**出典:**
滋賀県内に住む、また訪れる外国人が不自由なく生活・滞在するにあたって、彼らを支える翻訳者・通訳者が、これまでどのような困難・失敗に直面してきたのか、経験談に基づく共感によって、言語対応のあり方を模索しあう「多言語・翻訳アワー in 滋賀」。
第2回は「名称の表記ルール、対訳表づくり」をテーマに、翻訳業務をあたっている方々の経験談・失敗談をもとに、意見交換を行いました。

  • 日時:平成29年6月24日(土曜)14時00分~16時00分
  • 場所:石山寺 明王院(大津市石山寺一丁目1-1)
  • 参加者:13名(県内外国人相談員・国際交流員、文化財キュレーター・保存修理技師、外国人向けプロモーション支援事業者、市町行政職員、行政書士、観光事業者、寺社関係者)

意見交換の内容

1. あなたが表現した訳語について、他の人は何と翻訳したのか、気になったことはありますか?

固有名詞については観光庁や国土地理院といった機関がガイドラインを定めています。地名などある程度はこのガイドラインに沿えば訳語が作れるのですが、これが施設名になるとガイドラインを読んでいても解釈が分かれてきます。
前半はこのような「訳語の不一致」の現象について、翻訳実務にあたっている方を中心にお話を伺いました。

固有名詞をどう翻訳するか

  • あまり知られていない小さな会社の名称を翻訳する際に悩みます。「○○工業」という名称も、音の方を尊重して「○○ Kogyo」と書くべきなのか、工業を英語に翻訳すべきなのか。また韓国語と中国語の翻訳の仕方も、英語の考え方とは違っていて、統一的にすることが難しいです。
  • 雄琴温泉をOgoto Onsen と書けばよいのか Ogoto Hot Spring と書けばよいのかで悩むことがあります。パンフレットによって書き方が異なっている。「おごと温泉」駅は「Ogoto Onsen」なんですが。

**課題:**
上の報告の内容を二文で要約せよ。

**保存済みエントリ:**
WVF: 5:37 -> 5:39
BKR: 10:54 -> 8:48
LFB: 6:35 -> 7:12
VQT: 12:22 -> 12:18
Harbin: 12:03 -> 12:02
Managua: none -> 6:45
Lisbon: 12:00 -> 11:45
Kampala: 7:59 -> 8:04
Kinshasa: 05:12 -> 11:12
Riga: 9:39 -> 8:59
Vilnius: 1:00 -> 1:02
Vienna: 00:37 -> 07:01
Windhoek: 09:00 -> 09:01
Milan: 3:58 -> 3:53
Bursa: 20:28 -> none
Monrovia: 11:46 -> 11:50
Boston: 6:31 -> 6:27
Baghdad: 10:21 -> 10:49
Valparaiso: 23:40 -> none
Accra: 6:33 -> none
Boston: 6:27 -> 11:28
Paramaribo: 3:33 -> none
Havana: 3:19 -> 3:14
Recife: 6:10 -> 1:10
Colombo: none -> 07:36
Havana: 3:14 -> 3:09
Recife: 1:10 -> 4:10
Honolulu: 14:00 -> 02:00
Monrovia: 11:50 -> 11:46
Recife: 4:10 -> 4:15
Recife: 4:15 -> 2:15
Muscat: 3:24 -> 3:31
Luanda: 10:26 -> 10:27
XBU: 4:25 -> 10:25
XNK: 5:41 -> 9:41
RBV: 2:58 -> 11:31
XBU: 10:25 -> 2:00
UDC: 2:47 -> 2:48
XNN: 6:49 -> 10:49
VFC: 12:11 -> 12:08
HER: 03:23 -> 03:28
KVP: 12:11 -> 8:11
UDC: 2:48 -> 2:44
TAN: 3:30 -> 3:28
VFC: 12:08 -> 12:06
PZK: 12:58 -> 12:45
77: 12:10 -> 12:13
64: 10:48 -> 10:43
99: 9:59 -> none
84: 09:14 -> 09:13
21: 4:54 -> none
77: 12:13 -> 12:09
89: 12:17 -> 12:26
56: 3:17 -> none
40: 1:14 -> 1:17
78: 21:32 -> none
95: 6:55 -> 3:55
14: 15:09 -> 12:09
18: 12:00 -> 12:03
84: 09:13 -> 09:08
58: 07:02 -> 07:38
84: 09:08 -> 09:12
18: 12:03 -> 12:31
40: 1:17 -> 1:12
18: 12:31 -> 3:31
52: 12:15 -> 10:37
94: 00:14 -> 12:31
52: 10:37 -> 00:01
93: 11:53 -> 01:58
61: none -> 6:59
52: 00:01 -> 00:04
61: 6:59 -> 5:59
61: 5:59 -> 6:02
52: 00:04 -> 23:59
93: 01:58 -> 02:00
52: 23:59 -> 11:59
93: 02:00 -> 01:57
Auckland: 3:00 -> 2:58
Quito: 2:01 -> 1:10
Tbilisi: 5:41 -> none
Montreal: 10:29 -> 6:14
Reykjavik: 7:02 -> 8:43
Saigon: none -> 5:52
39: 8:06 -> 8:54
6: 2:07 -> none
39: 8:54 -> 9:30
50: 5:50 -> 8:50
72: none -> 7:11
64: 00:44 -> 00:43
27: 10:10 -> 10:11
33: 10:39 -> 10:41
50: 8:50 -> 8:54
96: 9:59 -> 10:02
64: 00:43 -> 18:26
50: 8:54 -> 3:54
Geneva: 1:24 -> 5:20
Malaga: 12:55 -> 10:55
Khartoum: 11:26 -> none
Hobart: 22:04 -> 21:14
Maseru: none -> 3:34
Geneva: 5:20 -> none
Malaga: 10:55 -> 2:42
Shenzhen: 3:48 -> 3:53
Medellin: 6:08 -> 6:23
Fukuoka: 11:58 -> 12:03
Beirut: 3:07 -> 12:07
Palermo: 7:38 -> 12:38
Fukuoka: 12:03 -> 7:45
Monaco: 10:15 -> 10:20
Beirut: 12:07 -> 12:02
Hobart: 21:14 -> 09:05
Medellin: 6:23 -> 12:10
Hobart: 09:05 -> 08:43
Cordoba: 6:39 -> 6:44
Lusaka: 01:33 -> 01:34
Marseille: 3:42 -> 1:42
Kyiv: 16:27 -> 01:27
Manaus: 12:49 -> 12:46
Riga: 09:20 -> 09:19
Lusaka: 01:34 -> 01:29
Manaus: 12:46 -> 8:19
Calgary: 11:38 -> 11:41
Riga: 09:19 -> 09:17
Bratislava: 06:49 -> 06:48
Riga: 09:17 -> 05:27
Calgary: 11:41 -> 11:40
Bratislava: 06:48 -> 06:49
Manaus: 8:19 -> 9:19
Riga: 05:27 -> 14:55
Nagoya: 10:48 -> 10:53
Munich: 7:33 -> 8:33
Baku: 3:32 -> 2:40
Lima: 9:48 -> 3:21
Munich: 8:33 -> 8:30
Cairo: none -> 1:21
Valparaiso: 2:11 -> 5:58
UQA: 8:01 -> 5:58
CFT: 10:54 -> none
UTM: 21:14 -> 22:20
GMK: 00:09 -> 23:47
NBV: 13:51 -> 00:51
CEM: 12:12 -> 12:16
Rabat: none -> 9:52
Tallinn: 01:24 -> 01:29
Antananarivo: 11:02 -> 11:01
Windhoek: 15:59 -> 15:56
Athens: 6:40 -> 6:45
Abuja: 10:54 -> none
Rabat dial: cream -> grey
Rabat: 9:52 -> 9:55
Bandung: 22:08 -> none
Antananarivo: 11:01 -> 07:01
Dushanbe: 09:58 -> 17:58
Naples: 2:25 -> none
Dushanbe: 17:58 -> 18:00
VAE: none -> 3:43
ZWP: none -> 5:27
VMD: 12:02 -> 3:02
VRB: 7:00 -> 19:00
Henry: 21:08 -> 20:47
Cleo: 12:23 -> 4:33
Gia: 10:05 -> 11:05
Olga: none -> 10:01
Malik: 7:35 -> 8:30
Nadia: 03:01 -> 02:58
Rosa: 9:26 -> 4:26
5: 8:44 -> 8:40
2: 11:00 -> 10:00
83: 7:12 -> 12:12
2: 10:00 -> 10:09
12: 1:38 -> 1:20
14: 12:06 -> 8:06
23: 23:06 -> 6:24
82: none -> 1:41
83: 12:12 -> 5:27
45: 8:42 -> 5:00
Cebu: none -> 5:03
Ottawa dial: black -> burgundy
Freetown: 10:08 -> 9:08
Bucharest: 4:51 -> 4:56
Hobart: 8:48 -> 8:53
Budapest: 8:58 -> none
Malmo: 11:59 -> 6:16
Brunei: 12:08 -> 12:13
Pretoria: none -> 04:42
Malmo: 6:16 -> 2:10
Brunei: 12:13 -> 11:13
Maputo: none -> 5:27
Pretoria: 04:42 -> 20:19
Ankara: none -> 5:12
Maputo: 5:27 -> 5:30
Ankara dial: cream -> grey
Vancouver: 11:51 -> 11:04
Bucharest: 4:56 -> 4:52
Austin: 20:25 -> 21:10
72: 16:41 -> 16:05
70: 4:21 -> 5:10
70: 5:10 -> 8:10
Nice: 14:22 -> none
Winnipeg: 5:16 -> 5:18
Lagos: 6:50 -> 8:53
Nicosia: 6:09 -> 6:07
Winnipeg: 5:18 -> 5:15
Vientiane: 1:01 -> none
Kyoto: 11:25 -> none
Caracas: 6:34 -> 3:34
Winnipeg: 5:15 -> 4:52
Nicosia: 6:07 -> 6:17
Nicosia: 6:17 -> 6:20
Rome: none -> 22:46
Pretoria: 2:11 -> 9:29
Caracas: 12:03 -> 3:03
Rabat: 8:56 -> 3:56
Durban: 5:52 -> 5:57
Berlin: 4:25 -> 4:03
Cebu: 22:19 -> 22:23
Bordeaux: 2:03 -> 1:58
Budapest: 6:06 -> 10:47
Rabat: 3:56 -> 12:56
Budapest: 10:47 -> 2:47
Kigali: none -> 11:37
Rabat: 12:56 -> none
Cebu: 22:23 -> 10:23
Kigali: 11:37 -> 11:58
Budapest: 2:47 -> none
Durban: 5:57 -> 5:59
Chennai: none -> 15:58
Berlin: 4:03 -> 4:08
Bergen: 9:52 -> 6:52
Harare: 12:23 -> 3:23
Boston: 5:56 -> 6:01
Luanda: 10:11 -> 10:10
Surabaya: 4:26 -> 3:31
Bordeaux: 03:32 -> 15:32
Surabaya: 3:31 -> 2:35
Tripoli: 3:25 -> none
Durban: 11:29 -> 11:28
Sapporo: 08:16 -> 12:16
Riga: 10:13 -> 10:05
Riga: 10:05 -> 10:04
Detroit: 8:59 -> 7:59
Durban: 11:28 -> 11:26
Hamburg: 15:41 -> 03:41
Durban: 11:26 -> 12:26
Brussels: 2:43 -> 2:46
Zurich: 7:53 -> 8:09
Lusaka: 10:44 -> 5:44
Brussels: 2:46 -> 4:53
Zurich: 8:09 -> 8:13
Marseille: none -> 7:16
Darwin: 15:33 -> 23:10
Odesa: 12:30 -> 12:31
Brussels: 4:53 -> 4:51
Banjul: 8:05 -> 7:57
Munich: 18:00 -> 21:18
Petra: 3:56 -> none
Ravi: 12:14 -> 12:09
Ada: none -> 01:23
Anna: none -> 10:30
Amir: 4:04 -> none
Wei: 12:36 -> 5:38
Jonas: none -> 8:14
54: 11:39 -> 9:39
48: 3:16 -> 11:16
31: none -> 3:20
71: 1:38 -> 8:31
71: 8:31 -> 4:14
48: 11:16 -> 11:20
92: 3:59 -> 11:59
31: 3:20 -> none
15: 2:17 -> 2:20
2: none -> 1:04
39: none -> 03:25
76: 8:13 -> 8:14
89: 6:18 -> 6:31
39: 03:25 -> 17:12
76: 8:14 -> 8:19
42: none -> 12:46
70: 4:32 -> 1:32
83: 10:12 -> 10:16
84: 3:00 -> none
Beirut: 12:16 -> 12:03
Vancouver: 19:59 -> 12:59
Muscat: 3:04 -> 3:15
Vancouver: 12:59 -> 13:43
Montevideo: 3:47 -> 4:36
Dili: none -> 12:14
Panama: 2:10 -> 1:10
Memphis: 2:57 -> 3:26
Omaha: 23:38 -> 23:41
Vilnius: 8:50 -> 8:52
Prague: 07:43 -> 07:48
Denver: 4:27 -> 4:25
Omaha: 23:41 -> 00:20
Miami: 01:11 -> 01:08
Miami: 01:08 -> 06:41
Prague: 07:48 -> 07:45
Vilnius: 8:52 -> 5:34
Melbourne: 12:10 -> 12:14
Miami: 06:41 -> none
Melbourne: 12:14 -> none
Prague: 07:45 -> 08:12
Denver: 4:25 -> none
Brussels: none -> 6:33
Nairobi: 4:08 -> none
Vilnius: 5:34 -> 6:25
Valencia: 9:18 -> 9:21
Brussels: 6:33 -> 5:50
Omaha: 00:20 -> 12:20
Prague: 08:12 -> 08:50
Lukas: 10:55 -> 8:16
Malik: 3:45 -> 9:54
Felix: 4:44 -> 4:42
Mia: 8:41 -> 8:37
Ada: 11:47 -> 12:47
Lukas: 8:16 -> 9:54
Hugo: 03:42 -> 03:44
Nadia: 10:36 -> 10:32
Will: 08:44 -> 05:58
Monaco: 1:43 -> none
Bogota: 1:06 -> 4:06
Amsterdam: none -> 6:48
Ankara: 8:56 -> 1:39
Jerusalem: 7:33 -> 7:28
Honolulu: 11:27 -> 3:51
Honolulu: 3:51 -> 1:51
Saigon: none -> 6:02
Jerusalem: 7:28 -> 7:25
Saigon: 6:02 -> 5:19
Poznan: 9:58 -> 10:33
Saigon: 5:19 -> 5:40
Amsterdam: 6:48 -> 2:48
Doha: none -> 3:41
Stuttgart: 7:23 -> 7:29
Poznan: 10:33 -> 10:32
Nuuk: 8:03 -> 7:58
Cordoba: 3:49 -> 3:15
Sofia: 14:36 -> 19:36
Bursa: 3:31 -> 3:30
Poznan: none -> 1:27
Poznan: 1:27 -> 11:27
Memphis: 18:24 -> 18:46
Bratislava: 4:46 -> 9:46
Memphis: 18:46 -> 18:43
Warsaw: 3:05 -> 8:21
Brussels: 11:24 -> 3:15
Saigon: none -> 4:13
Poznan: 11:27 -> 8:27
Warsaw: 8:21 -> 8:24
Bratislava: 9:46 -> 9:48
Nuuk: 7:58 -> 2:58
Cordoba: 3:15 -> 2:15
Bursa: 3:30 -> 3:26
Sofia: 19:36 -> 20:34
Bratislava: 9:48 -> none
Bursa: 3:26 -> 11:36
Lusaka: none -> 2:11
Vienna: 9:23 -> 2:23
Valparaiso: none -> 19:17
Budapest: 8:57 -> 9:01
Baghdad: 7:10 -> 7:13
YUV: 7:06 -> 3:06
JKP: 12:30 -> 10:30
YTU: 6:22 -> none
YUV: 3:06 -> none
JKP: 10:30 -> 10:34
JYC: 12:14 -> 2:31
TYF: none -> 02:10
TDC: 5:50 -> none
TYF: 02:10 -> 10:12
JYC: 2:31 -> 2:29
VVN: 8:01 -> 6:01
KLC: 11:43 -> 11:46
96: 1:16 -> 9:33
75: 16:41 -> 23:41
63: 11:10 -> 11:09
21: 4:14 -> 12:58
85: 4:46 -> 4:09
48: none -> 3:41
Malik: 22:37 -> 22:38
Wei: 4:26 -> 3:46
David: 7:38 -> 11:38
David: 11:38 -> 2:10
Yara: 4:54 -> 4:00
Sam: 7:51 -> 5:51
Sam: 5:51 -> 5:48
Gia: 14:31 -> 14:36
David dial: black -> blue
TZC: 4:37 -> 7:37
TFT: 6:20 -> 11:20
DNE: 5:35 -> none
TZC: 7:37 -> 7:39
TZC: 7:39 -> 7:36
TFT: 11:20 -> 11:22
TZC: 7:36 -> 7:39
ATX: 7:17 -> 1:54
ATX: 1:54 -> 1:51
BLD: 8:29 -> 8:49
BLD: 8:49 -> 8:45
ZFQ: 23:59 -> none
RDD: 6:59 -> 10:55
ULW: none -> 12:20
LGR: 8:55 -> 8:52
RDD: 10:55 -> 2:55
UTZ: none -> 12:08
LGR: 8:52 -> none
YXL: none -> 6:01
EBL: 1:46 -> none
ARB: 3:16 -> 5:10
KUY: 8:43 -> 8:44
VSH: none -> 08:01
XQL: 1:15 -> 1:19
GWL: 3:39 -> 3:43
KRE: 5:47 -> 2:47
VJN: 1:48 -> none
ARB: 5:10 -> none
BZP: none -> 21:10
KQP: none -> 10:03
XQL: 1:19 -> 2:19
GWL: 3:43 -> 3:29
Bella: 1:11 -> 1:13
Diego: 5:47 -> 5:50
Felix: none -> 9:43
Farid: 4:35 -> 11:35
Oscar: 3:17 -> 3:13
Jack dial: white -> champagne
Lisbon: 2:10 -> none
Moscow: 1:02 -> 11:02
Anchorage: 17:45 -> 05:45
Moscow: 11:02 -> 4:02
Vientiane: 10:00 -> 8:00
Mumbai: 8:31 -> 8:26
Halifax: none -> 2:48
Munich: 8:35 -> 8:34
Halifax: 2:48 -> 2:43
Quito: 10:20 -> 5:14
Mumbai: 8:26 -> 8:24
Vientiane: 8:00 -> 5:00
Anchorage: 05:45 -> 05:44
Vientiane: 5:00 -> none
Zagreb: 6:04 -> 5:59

**解答:**
「多言語・翻訳アワー in 滋賀」の第2回は、平成29年6月24日に石山寺明王院で13名が参加し、「名称の表記ルール、対訳表づくり」をテーマに翻訳業務にあたる人々の経験談・失敗談をもとに意見交換を行った。固有名詞は観光庁や国土地理院のガイドラインがあっても施設名になると解釈が分かれ、会社名の「工業」や雄琴温泉の表記のように、音を尊重するか英語に翻訳するかで悩むという声が出された。